Baru-baru ini, kontroversi besar muncul dalam gugatan federal di Minnesota mengenai penggunaan deepfake untuk mempengaruhi pemilu. Dalam bukti yang disampaikan oleh Jaksa Agung negara bagian, beberapa referensi terhadap penelitian utama diduga dihasilkan oleh kecerdasan buatan, sehingga memicu diskusi luas tentang penerapan kecerdasan buatan di bidang hukum, dan pertanyaan penting tentang bagaimana memastikan keakuratan dan keandalan. informasi. Editor Downcodes akan melakukan analisis rinci atas kejadian ini.

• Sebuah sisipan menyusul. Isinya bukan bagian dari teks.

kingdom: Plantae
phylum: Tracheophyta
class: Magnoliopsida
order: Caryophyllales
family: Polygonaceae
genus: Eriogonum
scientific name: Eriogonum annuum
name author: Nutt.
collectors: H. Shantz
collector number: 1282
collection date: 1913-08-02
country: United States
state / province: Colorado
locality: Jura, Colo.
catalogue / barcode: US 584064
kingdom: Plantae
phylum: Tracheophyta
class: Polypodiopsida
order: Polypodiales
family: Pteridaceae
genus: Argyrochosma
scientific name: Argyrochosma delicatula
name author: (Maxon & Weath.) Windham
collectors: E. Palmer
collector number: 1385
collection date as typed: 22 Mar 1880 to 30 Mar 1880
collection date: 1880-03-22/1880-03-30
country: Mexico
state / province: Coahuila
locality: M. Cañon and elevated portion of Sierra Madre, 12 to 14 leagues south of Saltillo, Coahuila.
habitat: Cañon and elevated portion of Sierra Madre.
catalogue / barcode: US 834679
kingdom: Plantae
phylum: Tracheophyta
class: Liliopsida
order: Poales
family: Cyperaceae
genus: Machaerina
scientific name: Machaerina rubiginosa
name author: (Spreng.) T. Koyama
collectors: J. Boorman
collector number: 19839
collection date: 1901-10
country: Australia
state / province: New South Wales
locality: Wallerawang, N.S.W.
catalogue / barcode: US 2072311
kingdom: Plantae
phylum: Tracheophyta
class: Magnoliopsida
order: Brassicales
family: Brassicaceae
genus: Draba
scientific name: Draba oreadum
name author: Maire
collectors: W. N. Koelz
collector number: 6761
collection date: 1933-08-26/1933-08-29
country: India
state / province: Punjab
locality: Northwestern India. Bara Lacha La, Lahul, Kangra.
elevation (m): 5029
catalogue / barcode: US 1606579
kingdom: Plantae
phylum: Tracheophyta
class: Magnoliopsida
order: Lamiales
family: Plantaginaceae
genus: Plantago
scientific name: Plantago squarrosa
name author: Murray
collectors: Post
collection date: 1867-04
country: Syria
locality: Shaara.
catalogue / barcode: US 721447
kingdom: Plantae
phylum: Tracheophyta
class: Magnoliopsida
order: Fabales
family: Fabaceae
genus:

Catatan sumber gambar: Gambar dihasilkan oleh AI, dan penyedia layanan otorisasi gambar Midjourney
Menurut Reformator Minnesota, Jaksa Agung negara bagian Keith Ellison meminta Jeff Hancock, direktur pendiri Lab Media Sosial Stanford, untuk memberikan bukti yang relevan. Namun, beberapa penelitian yang disebutkan dalam pernyataan tertulis Hancock kurang memiliki bukti substantif dan menunjukkan kemungkinan "halusinasi" AI.
Pernyataan tertulis Hancock mengutip penelitian tahun 2023 yang diterbitkan dalam Journal of Information Technology and Politics berjudul "The Impact of Deepfake Video on Political Attitudes and Behavior."
Namun, tidak ada catatan penelitian yang ditemukan di jurnal atau publikasi lainnya, menurut laporan. Selain itu, penelitian lain yang disebutkan dalam pernyataan tertulis bertajuk “Deepfakes dan Ilusi Keaslian: Proses Kognitif di Balik Penerimaan Misinformasi” juga kurang memiliki dasar empiris.
Sebagai tanggapan, pengacara Perwakilan Minnesota Mary Franson dan YouTuber konservatif Christopher Khols mengatakan dalam pengajuannya: "Kutipan ini jelas memiliki efek fitur 'ilusi' kecerdasan buatan (AI), yang menyiratkan bahwa setidaknya sebagian dari konten dihasilkan oleh sejumlah besar model bahasa seperti ChatGPT.” Mereka lebih lanjut menunjukkan bahwa situasi seperti ini mempertanyakan kredibilitas seluruh pernyataan tertulis, terutama karena banyak argumennya kurang didukung oleh metodologi dan logika analitis.
Hancock tidak menanggapi kejadian tersebut. Peristiwa ini memicu perbincangan mengenai penerapan kecerdasan buatan di bidang hukum, khususnya terkait kepentingan publik dan pemilu, menjadi topik penting.
Kejadian ini tidak hanya menarik perhatian terhadap dampak teknologi deepfakes, namun juga memberikan pemikiran baru bagi komunitas hukum ketika berhadapan dengan bukti terkait kecerdasan buatan. Cara mengidentifikasi dan memverifikasi sumber informasi secara efektif telah menjadi tantangan penting yang perlu dihadapi dalam praktik hukum.
Kejadian ini mengungkap risiko penerapan teknologi AI di bidang hukum, dan juga memperingatkan kita bahwa kita perlu berhati-hati terhadap konten yang dihasilkan AI, terutama dalam penerapan materi bukti, dan diperlukan peninjauan dan verifikasi yang ketat untuk memastikan keasliannya. dan keandalan informasi. Hal ini penting untuk menjaga keadilan dan otoritas hukum.